TRECHO DO TEXTO:
——
A jurisprudência já está firmada no sentido da inconstitucionalidade das brigas de galo, o que encerra qualquer tentativa de debate sobre o tema.


Bibliografia:

Dias, Edna Cardozo. Tutela Jurídica dos Animais. Mandamentos 2000.

Site da revista Consultoria Jurídica. www.conjur.uol.com.br


Notas

1 RIBEIRO, Sérgio Nogueira. Crimes passionais e outros temas. Rio de Janeiro: Itambé,1975, p. 83-88.

2 Honrado com a indicação do Dr. Otto Vizzeu Gil, que presidiu a sessão desta Veneranda Casa do dia 15 do corrente, passo a relatar a indicação apresentada pelo advogado Sérgio Nogueira Ribeiro, datada de 1º de agosto do corrente e subscrita pelos nosso colega Laércio Pellegrino e Othon Sidou.

Afirma o proponente que de 7 a 9 de julho deste ano, na rinha do Centro Esportivo de Alcântara, município de São Gonçalo, Rio de Janeiro, teve lugar — não obstante os protestos de associações de proteção aos animais, junto ao Governador do Estado, Raymundo Padilha — um torneiro nacional de briga de galos que teria contado com a participação de cerca de dois mil concorrentes.

Desenvolvendo com erudição e longamente os fundamentos da sua proposta, aos fundamentos da sua proposta, o Dr. Sérgio Nogueira Ribeiro escudou-se em precedentes ético, doutrinários, jurisprudenciais e legislativos de alta valia para concluir que a chamada briga de galos é ilegal no Brasil e, por isso, pede que o Instituto dos Advogados Brasileiros encaminhe ao Senhor Ministro da Justiça ofício solicitando que Sua Excelência recomende a todos os governadores ‘o imediato e definitivo fechamento das rinhas de galos, em respeito à lei e ao sentimento de piedade que deve caracterizar todo ser humano.’

Em face dos debates que a proposta suscitou quando aprovada por maioria em sessão do dia 15 corrente e embora essa aprovação já evidencie ser ela estatutária, ainda assim entendo que me cumpre como Relator esclarecer, PRELIMINARMENTE, que logo no item 2º do § 1º do art. 1º, inclui-se dentre os fins do Instituto, o da ‘colaboração, com os poderes públicos, no aperfeiçoamento da ordem jurídica, por meio de representações, indicações, requerimentos, sugestões’, etc.

Ressalta da mera leitura desse dispositivo que a proposta ora em causa está prevista nos Estatutos desta Casa.
——
TRABALHO SOLICITADO:
Segundo o texto sobre brigas de galo, onde se realizou o torneio nacional ocorrido de 7 a 9 de julho?
——
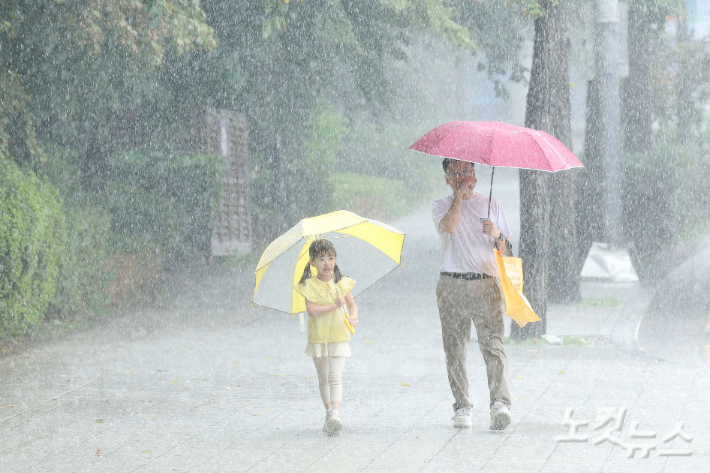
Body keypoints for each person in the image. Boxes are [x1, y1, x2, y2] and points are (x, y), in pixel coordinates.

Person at [431, 158, 513, 430]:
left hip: (485, 284)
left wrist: (496, 233)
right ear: (446, 179)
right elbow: (449, 227)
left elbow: (507, 249)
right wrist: (459, 196)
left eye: (467, 170)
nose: (462, 176)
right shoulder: (440, 205)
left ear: (475, 175)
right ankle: (462, 405)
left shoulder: (493, 204)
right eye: (455, 173)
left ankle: (500, 403)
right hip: (451, 284)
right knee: (455, 349)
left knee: (493, 345)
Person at [294, 239, 358, 436]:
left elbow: (352, 305)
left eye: (330, 258)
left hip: (339, 334)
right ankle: (329, 411)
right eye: (321, 259)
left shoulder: (341, 282)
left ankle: (336, 415)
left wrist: (353, 317)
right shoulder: (309, 285)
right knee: (323, 378)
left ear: (335, 259)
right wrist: (334, 306)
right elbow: (312, 311)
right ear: (312, 262)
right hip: (319, 337)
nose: (327, 263)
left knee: (335, 376)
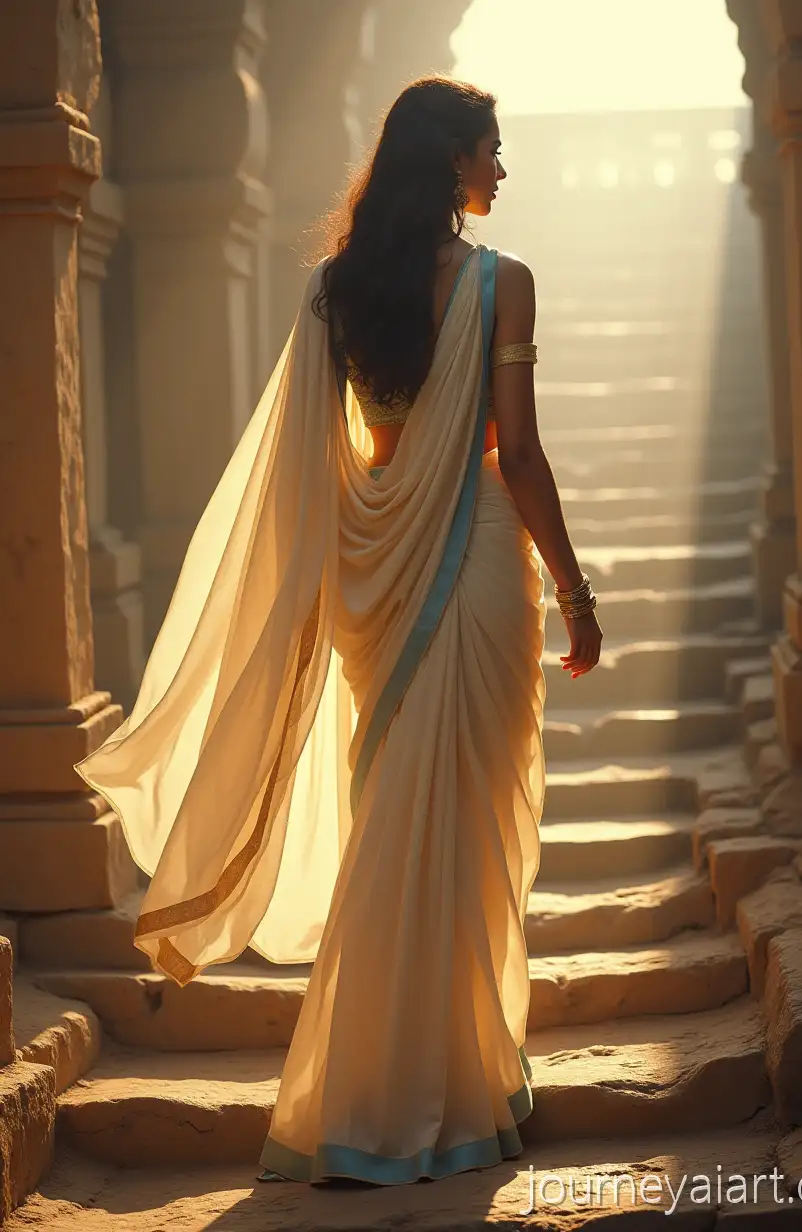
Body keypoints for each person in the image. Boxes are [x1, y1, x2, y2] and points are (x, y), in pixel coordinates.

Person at [73, 75, 602, 1187]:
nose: (501, 169)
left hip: (378, 572)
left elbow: (323, 464)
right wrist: (578, 588)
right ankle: (442, 1091)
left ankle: (400, 1088)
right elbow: (520, 453)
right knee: (458, 825)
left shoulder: (335, 290)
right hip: (474, 567)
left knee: (398, 822)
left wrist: (346, 561)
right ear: (451, 161)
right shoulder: (505, 285)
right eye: (490, 150)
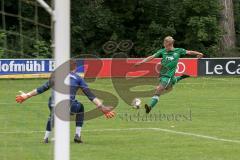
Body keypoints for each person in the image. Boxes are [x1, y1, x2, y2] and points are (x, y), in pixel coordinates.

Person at [16, 60, 115, 143]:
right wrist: (102, 107)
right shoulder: (78, 78)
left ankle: (45, 138)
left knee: (53, 113)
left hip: (53, 103)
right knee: (80, 107)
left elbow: (41, 89)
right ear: (74, 68)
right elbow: (90, 95)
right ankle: (77, 135)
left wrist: (26, 95)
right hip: (68, 105)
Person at [135, 36, 203, 113]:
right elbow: (152, 57)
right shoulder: (162, 51)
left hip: (168, 76)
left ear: (169, 44)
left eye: (165, 44)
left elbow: (189, 52)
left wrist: (199, 53)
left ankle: (149, 107)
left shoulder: (178, 51)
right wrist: (141, 62)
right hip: (162, 75)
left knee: (159, 90)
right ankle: (180, 77)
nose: (164, 45)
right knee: (168, 87)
——
RESPOSTA A SEGUIR:
Na rinha do Centro Esportivo de Alcântara, no município de São Gonçalo, Rio de Janeiro.